Deliberately, as well as symbolically, fulfilling his role as the prophet like Moses, Jesus in chapters five, six and seven of St. Matthew’s Gospel account chooses to deliver some of his most cherished words in the celebrated “Sermon on the Mount,” clearly evoking Moses who delivered the Ten Commandments on that other renowned mount, Sinai. (St. Luke has Christ’s followers spared the long climb to the mountain’s top by noting his words were uttered “on a level stretch”). Christ uses Moses’ original outline of several of the commandments to drive home to his listeners that his words will be just as authoritative in the new dispensation as Moses’ edicts were in the old dispensation. “Thou shall not kill…Thou shall not commit adultery…Thou shall not bear false witness…” were words that meant business to the ancients and Christ’s new instructions to his followers should be taken with equal rigor. Jesus forbids not only killing but even anger; Jesus bans not only infidelity but also lustful thoughts; Jesus forbids not only perjury but all idle talk. Jesus means business just as much as Moses did. Case closed.

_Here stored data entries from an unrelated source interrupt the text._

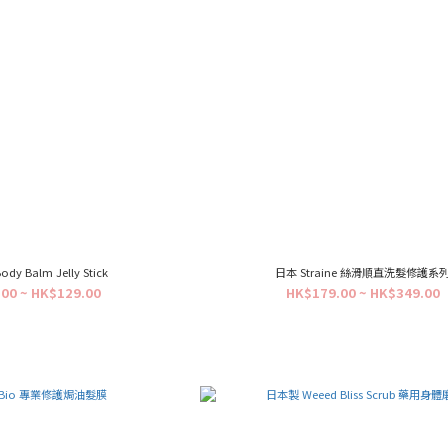
Body Balm Jelly Stick
日本 Straine 絲滑順直洗髮修護系
00 ~ HK$129.00
HK$179.00 ~ HK$349.00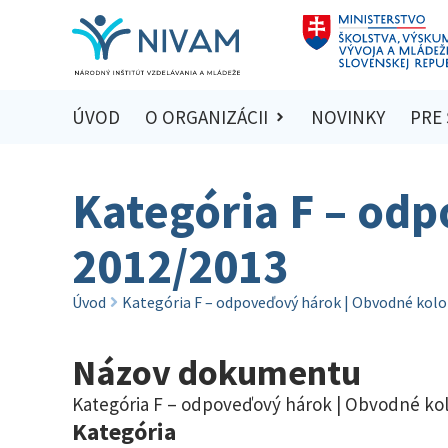
ÚVOD
O ORGANIZÁCII
NOVINKY
PRE
Kategória F – od
2012/2013
Úvod
Kategória F – odpoveďový hárok | Obvodné kolo
Názov dokumentu
Kategória F – odpoveďový hárok | Obvodné kol
Kategória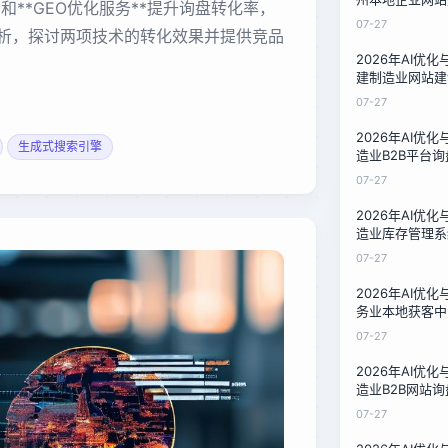
**和**GEO优化服务**提升询盘转化率，
比：一家石材厂
07-27
析，探讨两项技术的转化效果并提供竞品
2026年AI优
建制造业网站建
比：中小企业低
07-27
2026年AI优
生成式搜索引擎
造业B2B平台
三家服务商的1
07-27
2026年AI优
造业库存管理系
对比：技术负责
07-27
南
2026年AI优
务业本地获客中
泉州餐饮与家政
07-27
2026年AI优
造业B2B网站
比对比：中小制
07-27
南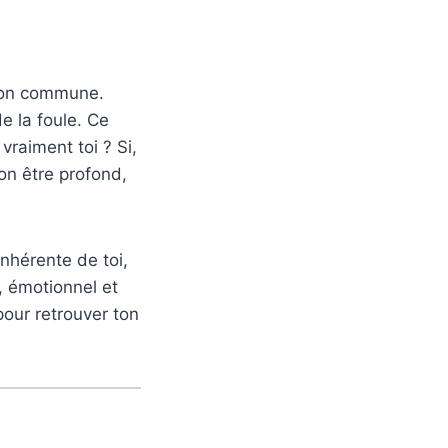
ion commune.
de la foule. Ce
vraiment toi ? Si,
ton être profond,
nhérente de toi,
, émotionnel et
pour retrouver ton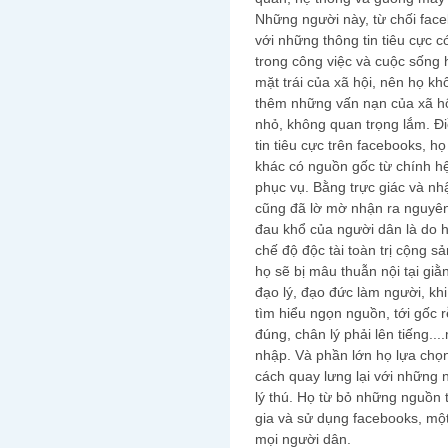
Những người này, từ chối face
với những thông tin tiêu cực c
trong công việc và cuộc sống h
mặt trái của xã hội, nên họ k
thêm những vấn nạn của xã hộ
nhỏ, không quan trọng lắm. Điề
tin tiêu cực trên facebooks, họ 
khác có nguồn gốc từ chính h
phục vụ. Bằng trực giác và n
cũng đã lờ mờ nhận ra nguyê
đau khổ của người dân là do h
chế độ độc tài toàn trị cộng 
họ sẽ bị mâu thuẫn nội tại giằ
đạo lý, đạo đức làm người, khi 
tìm hiểu ngọn nguồn, tới gốc rễ
đúng, chân lý phải lên tiếng...
nhập. Và phần lớn họ lựa chọn
cách quay lưng lại với những 
lý thú. Họ từ bỏ những nguồn t
gia và sử dụng facebooks, một 
mọi người dân.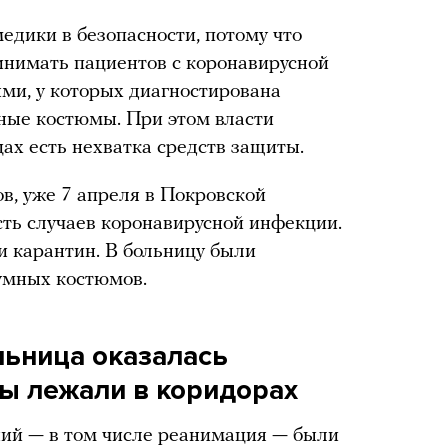
 медики в безопасности, потому что
инимать пациентов с коронавирусной
ыми, у которых диагностирована
ные костюмы. При этом власти
цах есть нехватка средств защиты.
в, уже 7 апреля в Покровской
ть случаев коронавирусной инфекции.
и карантин. В больницу были
умных костюмов.
льница оказалась
ы лежали в коридорах
ений — в том числе реанимация — были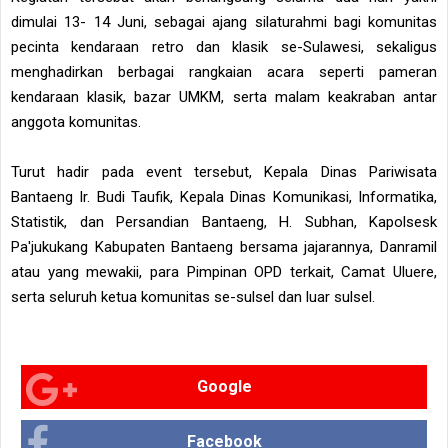
dimulai 13- 14 Juni, sebagai ajang silaturahmi bagi komunitas
pecinta kendaraan retro dan klasik se-Sulawesi, sekaligus
menghadirkan berbagai rangkaian acara seperti pameran
kendaraan klasik, bazar UMKM, serta malam keakraban antar
anggota komunitas.
Turut hadir pada event tersebut, Kepala Dinas Pariwisata
Bantaeng Ir. Budi Taufik, Kepala Dinas Komunikasi, Informatika,
Statistik, dan Persandian Bantaeng, H. Subhan, Kapolsesk
Pa'jukukang Kabupaten Bantaeng bersama jajarannya, Danramil
atau yang mewakii, para Pimpinan OPD terkait, Camat Uluere,
serta seluruh ketua komunitas se-sulsel dan luar sulsel.
Google
Facebook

Both the Ten Commandments and Sermon on the Mount acknowledge the fundamentals of human nature. The Commandments demand respect for God and his Name and his Day, respect for authority, respect for life, respect for marriage and family, respect for private property, respect for a good reputation, and respect for wholesome thinking. Yet morality when listed as a series of commandments can seem to be a solemn but extraneous imposition. Morality becomes mere obedience. Jesus, however, envisions Christian conduct not as a response to an external law no matter how elevated, but rather as a response to human needs no matter how mundane. An off-handed remark like “You fool!” is reprehensible because it disrupts human fraternity. The lustful thought is shameful because violates the integrity of the human person. Perjury is unacceptable because it interrupts mankind’s right to the truth. Jesus envisions a morality that springs from innate human nature as created by God. For Christ, the basis of Christian moral conduct is not law; law is merely its expression.
The basis of Christian conduct is Divinely created truth found in human nature: What is the most authentically human response to a situation? How can a person be most true to his or her Divinely created human nature in any of life’s circumstances? The faithful Christian is best equipped for life’s many challenges by being true to God’s wonderful gift of authentic human nature.